Boom! 50% boost in Chrome, and a whopping 2800% increase in Firefox! In terms of absolute speed, Firefox is actually still behind Chrome. FF really needs to get on copying Chrome optimizations of splice though. The difference is enormous!

Finally, we saw above that using splice instead of a looped copy was actually slower. Could that also be the case for slice?
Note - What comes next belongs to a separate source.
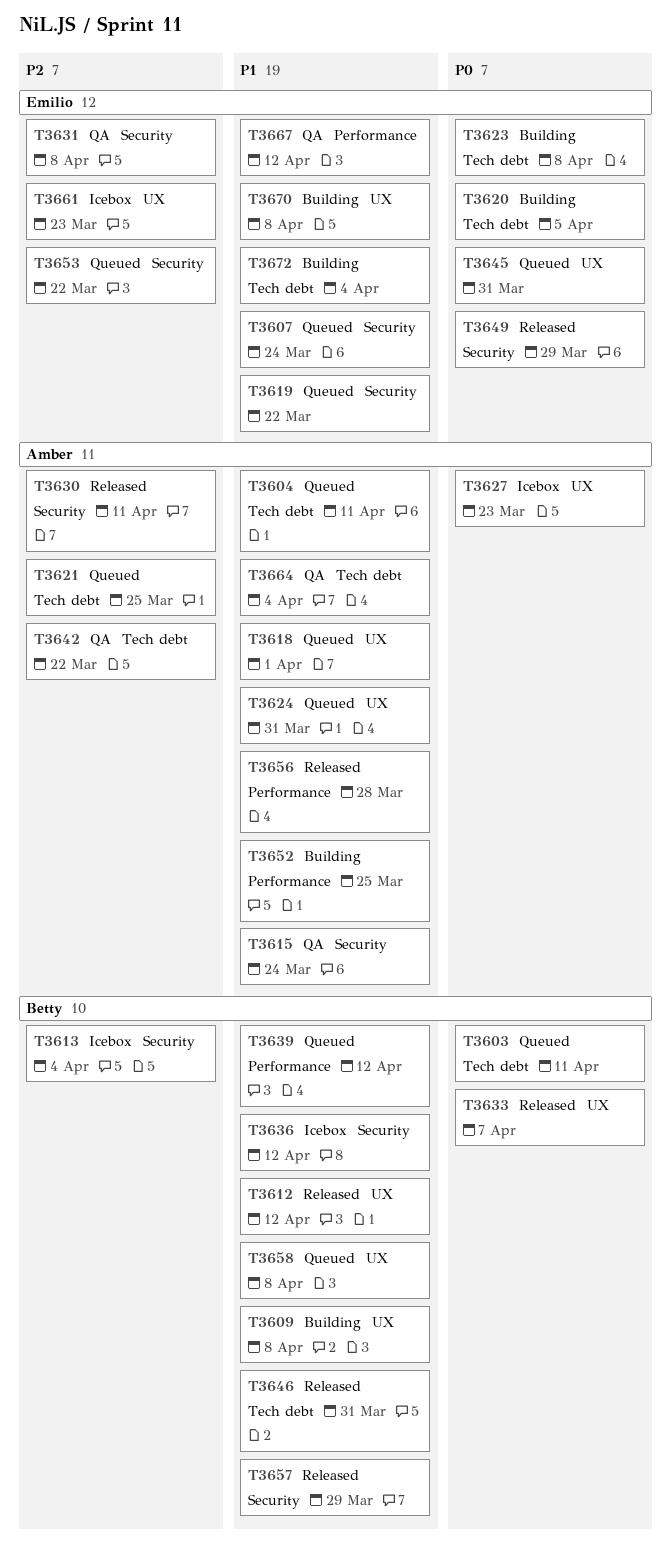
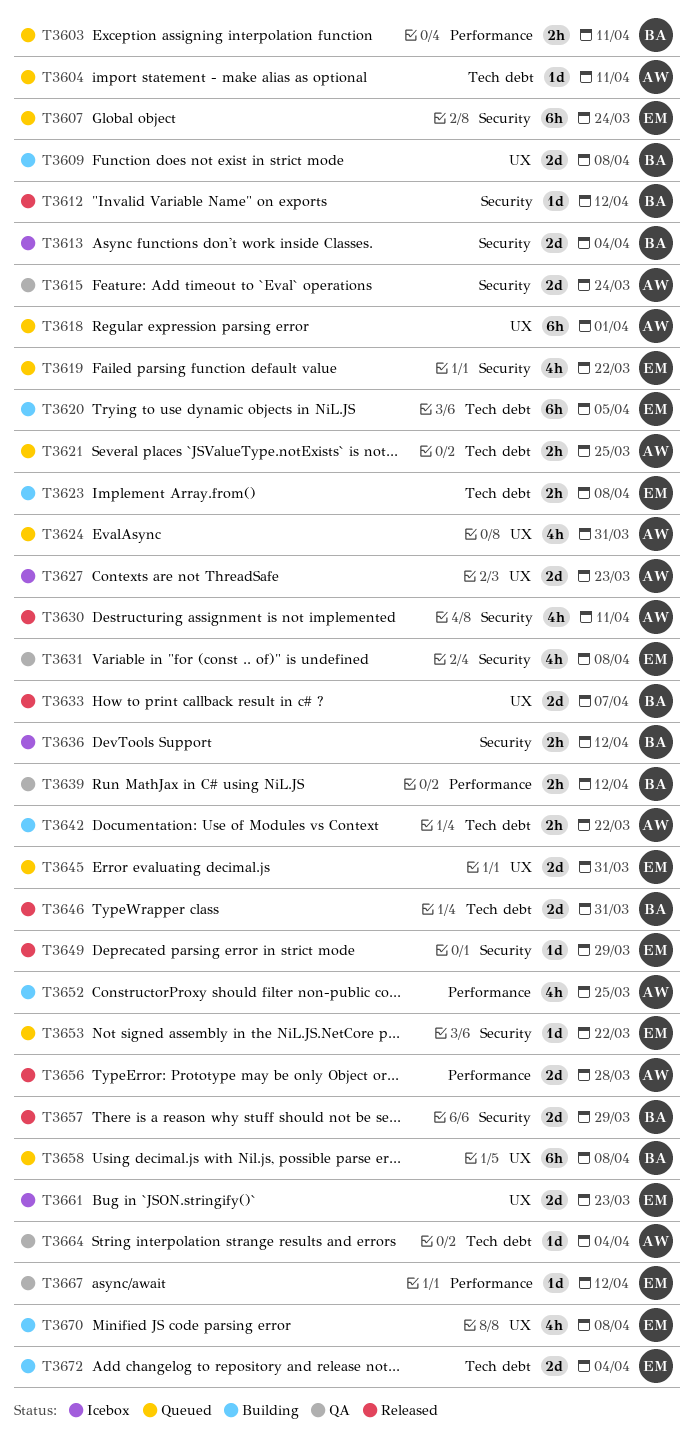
T3603, label: Tech debt -> Performance
T3612, label: UX -> Security
T3639, status: Queued -> QA
T3642, status: QA -> Building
grabThenSplice = (arr, size)->  
  out = []
  end = arr.length
  for i in [0..end-1] by size
    temp = []
    for j in [0..size-1] by 1 when i+j < end
      temp.push arr[i+j]
    out.push temp
  entriesToRemove = arr.length - (arr.length % size)
  arr.splice 0, entriesToRemove
  return out

All tests are clean again, and in JSPerf:

JSPerf is gone now :(

Weirdly enough, it seems like Chrome actually got slower by about 10%, while Firefox improved by about 50%, passing Chrome in absolute performance.

Conclusions

Overall, we made some pretty solid gains. Our fastest version ran 2.5 times faster than the original in Chrome and a massive 89 times faster in Firefox. It seems like slice and splice could use a bit of tuning in Firefox, but that might be easier said than done.

I think we've pretty much peaked on performance at this point. We're accessing each index a single time and removing n entries a single time, both of which are required by our test cases. Any optimization from this point is just going to be trying to have the loop hit a sweet spot in the JavaScript engine.